Around the World in Seven Cakes: Meskouta

Posted by Amy on Jun 25th 2025

When deciding which cake to bring to Chef's Corner Store's very own cake picnic, I brainstormed dozens of ideas. This delicious research prompted a new, months-long baking project. With seven continents in the world, my goal is to discover and bake one new cake from each continent over the next several months! I plan to research each of these cakes and bake the most accurate representation I can, even though I have not been to most of these countries. (Yet!) I'm excited to share tasty new-to-me treats from around the world.

Road to Morocco

We begin our culinary journey in Africa. Growing up in Colorado Springs, I had limited exposure to African food. However, there was a great family-owned Moroccan restaurant in nearby Manitou Springs that felt and tasted like a trip to Morocco. This childhood memory inspired me to try my hand at meskouta.

Described as a lightly sweet citrus cake, often served with breakfast, meskouta is made using ingredients that are readily available and economical, similar to desperation pies in the US. Originating from a time when cakes were made almost exclusively using butter, meskouta is made with oil, which was more affordable during French and Spanish colonization. Meskouta is also commonly referred to as a winter cake, as citrus was most plentiful in winter.

Variety, the Spice of Life

Beyond the standard ingredients of oil and citrus, meskouta recipes vary somewhat. Some contain almonds or Greek yogurt. Meskouta can be baked in a tube cake pan, a Bundt pan, or a loaf pan. To really get a feel for meskouta, I tried a couple variations.

I found the recipe for my first meskouta on The Cookbook's YouTube channel. It calls for orange juice, orange zest, four eggs, and yogurt, and it’s baked in a Bundt pan. The finished cake was moist, not too sweet, not too dense, and quickly devoured by our team.

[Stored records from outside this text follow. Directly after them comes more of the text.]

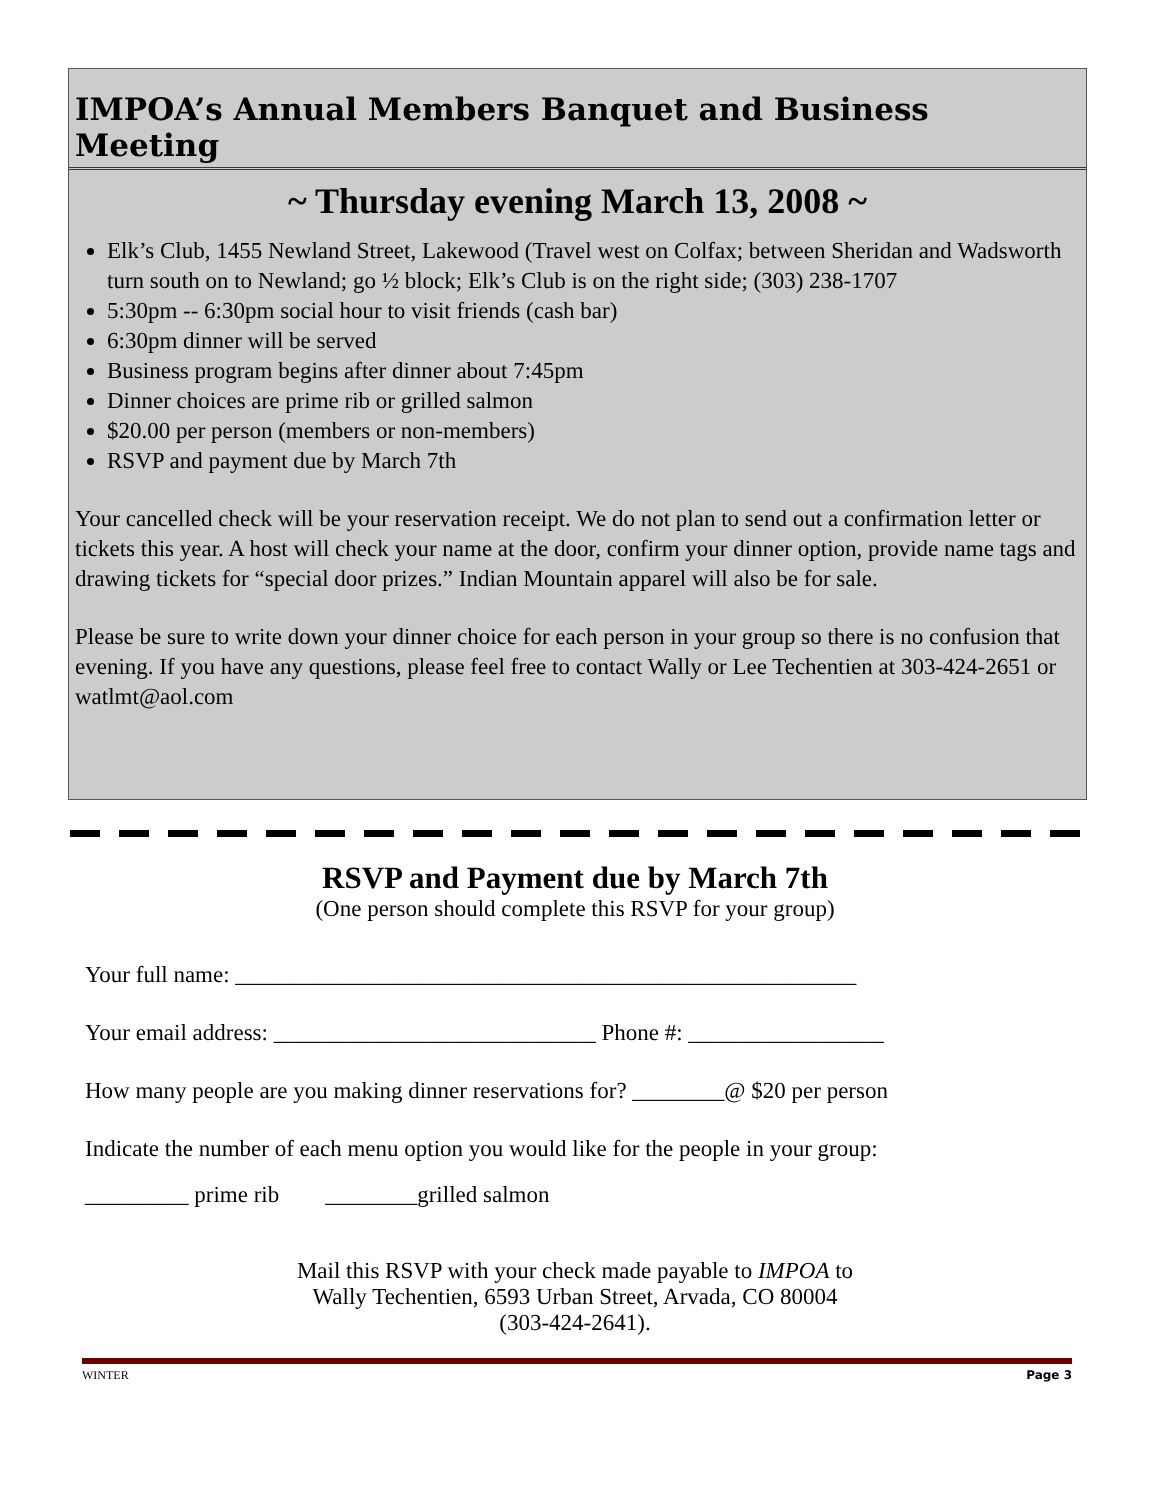IMPOA’s Annual Members Banquet and Business Meeting
~ Thursday evening March 13, 2008 ~
Elk’s Club, 1455 Newland Street, Lakewood (Travel west on Colfax; between Sheridan and Wadsworth turn south on to Newland; go ½ block; Elk’s Club is on the right side; (303) 238-1707
5:30pm -- 6:30pm social hour to visit friends (cash bar)
6:30pm dinner will be served
Business program begins after dinner about 7:45pm
Dinner choices are prime rib or grilled salmon
$20.00 per person (members or non-members)
RSVP and payment due by March 7th
Your cancelled check will be your reservation receipt. We do not plan to send out a confirmation letter or tickets this year. A host will check your name at the door, confirm your dinner option, provide name tags and drawing tickets for “special door prizes.” Indian Mountain apparel will also be for sale.
Please be sure to write down your dinner choice for each person in your group so there is no confusion that evening. If you have any questions, please feel free to contact Wally or Lee Techentien at 303-424-2651 or watlmt@aol.com
RSVP and Payment due by March 7th
(One person should complete this RSVP for your group)
Your full name: ______________________________________________________
Your email address: ____________________________ Phone #: _________________
How many people are you making dinner reservations for? ________@ $20 per person
Indicate the number of each menu option you would like for the people in your group:
_________ prime rib ________grilled salmon
Mail this RSVP with your check made payable to IMPOA to
Wally Techentien, 6593 Urban Street, Arvada, CO 80004
(303-424-2641).
WINTER Page 3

The second recipe was featured on the New York Times' TikTok channel. This one is baked in a loaf pan, and it uses fewer eggs and less orange juice. The first time I try a baking recipe, I always follow it as written and save any experimentation for the second round. While this cake was delicious, it collapsed in the center. Next time, I will make some adjustments for baking at altitude and add more orange flavor.

The Takeaway

Meskouta reminds me of snacking and visiting cakes. The next time I need a delicious cake for brunch, I'm making meskouta. With handy ingredients and easy to follow recipes, meskouta is an unfussy, crowd-pleasing cake for any get-together.

Readers, have you tried baking meskouta? Is there a different cake you feel perfectly represents Africa? I'd love for you to share!